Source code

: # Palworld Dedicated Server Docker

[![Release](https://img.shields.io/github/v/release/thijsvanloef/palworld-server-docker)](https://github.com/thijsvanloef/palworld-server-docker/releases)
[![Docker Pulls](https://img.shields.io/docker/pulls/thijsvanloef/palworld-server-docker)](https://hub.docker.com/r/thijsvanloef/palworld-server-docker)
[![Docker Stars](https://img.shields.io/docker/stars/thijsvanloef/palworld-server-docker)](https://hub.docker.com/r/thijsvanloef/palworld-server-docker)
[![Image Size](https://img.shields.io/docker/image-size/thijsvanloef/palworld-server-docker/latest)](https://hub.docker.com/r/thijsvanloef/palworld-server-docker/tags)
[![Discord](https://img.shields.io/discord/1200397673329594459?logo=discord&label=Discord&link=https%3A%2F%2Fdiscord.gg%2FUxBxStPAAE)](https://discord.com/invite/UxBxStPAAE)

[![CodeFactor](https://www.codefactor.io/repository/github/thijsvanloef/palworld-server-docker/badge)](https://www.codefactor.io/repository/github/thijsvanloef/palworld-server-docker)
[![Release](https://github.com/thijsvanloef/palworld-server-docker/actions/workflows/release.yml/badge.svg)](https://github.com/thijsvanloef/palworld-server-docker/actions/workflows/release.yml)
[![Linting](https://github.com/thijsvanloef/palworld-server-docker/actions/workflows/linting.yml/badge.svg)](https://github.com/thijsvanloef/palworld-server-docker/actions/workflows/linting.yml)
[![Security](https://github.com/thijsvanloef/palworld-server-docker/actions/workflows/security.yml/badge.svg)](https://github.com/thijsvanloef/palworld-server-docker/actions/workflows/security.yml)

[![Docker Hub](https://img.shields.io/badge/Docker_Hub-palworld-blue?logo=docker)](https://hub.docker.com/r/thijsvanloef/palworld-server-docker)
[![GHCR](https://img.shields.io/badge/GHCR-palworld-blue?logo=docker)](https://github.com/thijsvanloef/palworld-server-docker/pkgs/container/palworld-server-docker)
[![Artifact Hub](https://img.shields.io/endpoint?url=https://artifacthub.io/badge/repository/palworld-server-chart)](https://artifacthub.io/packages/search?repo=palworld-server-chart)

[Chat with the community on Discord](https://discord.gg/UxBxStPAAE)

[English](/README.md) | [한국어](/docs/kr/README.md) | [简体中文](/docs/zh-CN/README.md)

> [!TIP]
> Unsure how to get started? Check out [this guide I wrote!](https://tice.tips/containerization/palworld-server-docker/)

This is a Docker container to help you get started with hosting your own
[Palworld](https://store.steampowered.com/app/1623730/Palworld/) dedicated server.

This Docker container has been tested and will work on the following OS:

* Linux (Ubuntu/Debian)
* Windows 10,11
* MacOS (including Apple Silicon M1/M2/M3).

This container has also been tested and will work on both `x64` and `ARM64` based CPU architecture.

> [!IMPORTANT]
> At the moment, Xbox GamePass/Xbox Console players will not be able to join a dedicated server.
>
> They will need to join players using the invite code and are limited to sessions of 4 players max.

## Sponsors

^^^^

Activity: Transcribe each of the rows above verbatim, preserving every character and line break.

Result of this task:
Source code

: # Palworld Dedicated Server Docker

[![Release](https://img.shields.io/github/v/release/thijsvanloef/palworld-server-docker)](https://github.com/thijsvanloef/palworld-server-docker/releases)
[![Docker Pulls](https://img.shields.io/docker/pulls/thijsvanloef/palworld-server-docker)](https://hub.docker.com/r/thijsvanloef/palworld-server-docker)
[![Docker Stars](https://img.shields.io/docker/stars/thijsvanloef/palworld-server-docker)](https://hub.docker.com/r/thijsvanloef/palworld-server-docker)
[![Image Size](https://img.shields.io/docker/image-size/thijsvanloef/palworld-server-docker/latest)](https://hub.docker.com/r/thijsvanloef/palworld-server-docker/tags)
[![Discord](https://img.shields.io/discord/1200397673329594459?logo=discord&label=Discord&link=https%3A%2F%2Fdiscord.gg%2FUxBxStPAAE)](https://discord.com/invite/UxBxStPAAE)

[![CodeFactor](https://www.codefactor.io/repository/github/thijsvanloef/palworld-server-docker/badge)](https://www.codefactor.io/repository/github/thijsvanloef/palworld-server-docker)
[![Release](https://github.com/thijsvanloef/palworld-server-docker/actions/workflows/release.yml/badge.svg)](https://github.com/thijsvanloef/palworld-server-docker/actions/workflows/release.yml)
[![Linting](https://github.com/thijsvanloef/palworld-server-docker/actions/workflows/linting.yml/badge.svg)](https://github.com/thijsvanloef/palworld-server-docker/actions/workflows/linting.yml)
[![Security](https://github.com/thijsvanloef/palworld-server-docker/actions/workflows/security.yml/badge.svg)](https://github.com/thijsvanloef/palworld-server-docker/actions/workflows/security.yml)

[![Docker Hub](https://img.shields.io/badge/Docker_Hub-palworld-blue?logo=docker)](https://hub.docker.com/r/thijsvanloef/palworld-server-docker)
[![GHCR](https://img.shields.io/badge/GHCR-palworld-blue?logo=docker)](https://github.com/thijsvanloef/palworld-server-docker/pkgs/container/palworld-server-docker)
[![Artifact Hub](https://img.shields.io/endpoint?url=https://artifacthub.io/badge/repository/palworld-server-chart)](https://artifacthub.io/packages/search?repo=palworld-server-chart)

[Chat with the community on Discord](https://discord.gg/UxBxStPAAE)

[English](/README.md) | [한국어](/docs/kr/README.md) | [简体中文](/docs/zh-CN/README.md)

> [!TIP]
> Unsure how to get started? Check out [this guide I wrote!](https://tice.tips/containerization/palworld-server-docker/)

This is a Docker container to help you get started with hosting your own
[Palworld](https://store.steampowered.com/app/1623730/Palworld/) dedicated server.

This Docker container has been tested and will work on the following OS:

* Linux (Ubuntu/Debian)
* Windows 10,11
* MacOS (including Apple Silicon M1/M2/M3).

This container has also been tested and will work on both `x64` and `ARM64` based CPU architecture.

> [!IMPORTANT]
> At the moment, Xbox GamePass/Xbox Console players will not be able to join a dedicated server.
>
> They will need to join players using the invite code and are limited to sessions of 4 players max.

## Sponsors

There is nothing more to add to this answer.